Assignment —
Render lines from the entries below as a Markdown table with the columns Row and Line, numbering each row and omitting blank lines. Begin at the line that contains "livraisons porte-à-porte, adaptation" and stop after the line that contains "une gestion simplifiée pour les déplacements".

Information —
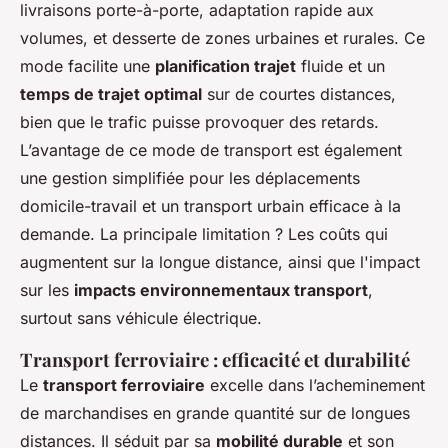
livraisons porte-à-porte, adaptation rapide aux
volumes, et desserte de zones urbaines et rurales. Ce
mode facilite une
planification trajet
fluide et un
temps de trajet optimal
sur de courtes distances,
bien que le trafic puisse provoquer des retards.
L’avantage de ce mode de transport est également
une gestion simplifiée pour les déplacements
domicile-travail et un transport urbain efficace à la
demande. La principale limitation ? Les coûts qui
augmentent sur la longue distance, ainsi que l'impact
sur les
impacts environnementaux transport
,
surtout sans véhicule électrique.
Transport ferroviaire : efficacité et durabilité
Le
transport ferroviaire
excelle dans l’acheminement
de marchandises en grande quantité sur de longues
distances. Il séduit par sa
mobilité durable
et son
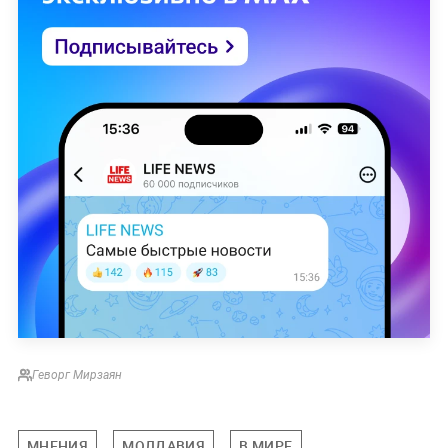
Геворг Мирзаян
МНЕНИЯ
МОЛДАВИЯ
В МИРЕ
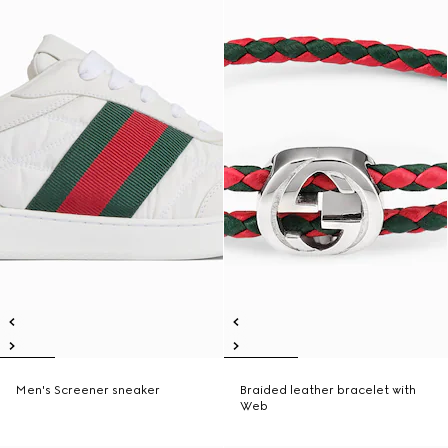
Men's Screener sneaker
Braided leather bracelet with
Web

--

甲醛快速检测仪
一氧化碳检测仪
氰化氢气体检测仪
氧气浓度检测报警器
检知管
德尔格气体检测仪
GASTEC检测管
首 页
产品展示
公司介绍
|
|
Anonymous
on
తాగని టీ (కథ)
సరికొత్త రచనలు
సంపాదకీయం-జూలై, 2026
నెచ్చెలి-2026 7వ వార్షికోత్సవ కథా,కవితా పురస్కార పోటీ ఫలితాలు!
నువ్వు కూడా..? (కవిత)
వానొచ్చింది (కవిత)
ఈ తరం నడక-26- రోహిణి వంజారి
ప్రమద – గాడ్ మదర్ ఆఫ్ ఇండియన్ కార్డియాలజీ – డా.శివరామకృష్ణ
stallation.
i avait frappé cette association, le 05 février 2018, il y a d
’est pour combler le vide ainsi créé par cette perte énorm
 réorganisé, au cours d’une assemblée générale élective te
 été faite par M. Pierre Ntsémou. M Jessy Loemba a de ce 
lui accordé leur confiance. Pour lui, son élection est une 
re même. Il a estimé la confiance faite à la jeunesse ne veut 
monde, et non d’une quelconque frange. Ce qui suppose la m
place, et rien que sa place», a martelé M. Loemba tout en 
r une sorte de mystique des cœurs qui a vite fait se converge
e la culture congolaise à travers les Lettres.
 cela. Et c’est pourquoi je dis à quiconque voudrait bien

Exercise result —
| Row | Line |
|---|---|
| 1 | livraisons porte-à-porte, adaptation rapide aux |
| 2 | volumes, et desserte de zones urbaines et rurales. Ce |
| 3 | mode facilite une |
| 4 | planification trajet |
| 5 | fluide et un |
| 6 | temps de trajet optimal |
| 7 | sur de courtes distances, |
| 8 | bien que le trafic puisse provoquer des retards. |
| 9 | L’avantage de ce mode de transport est également |
| 10 | une gestion simplifiée pour les déplacements |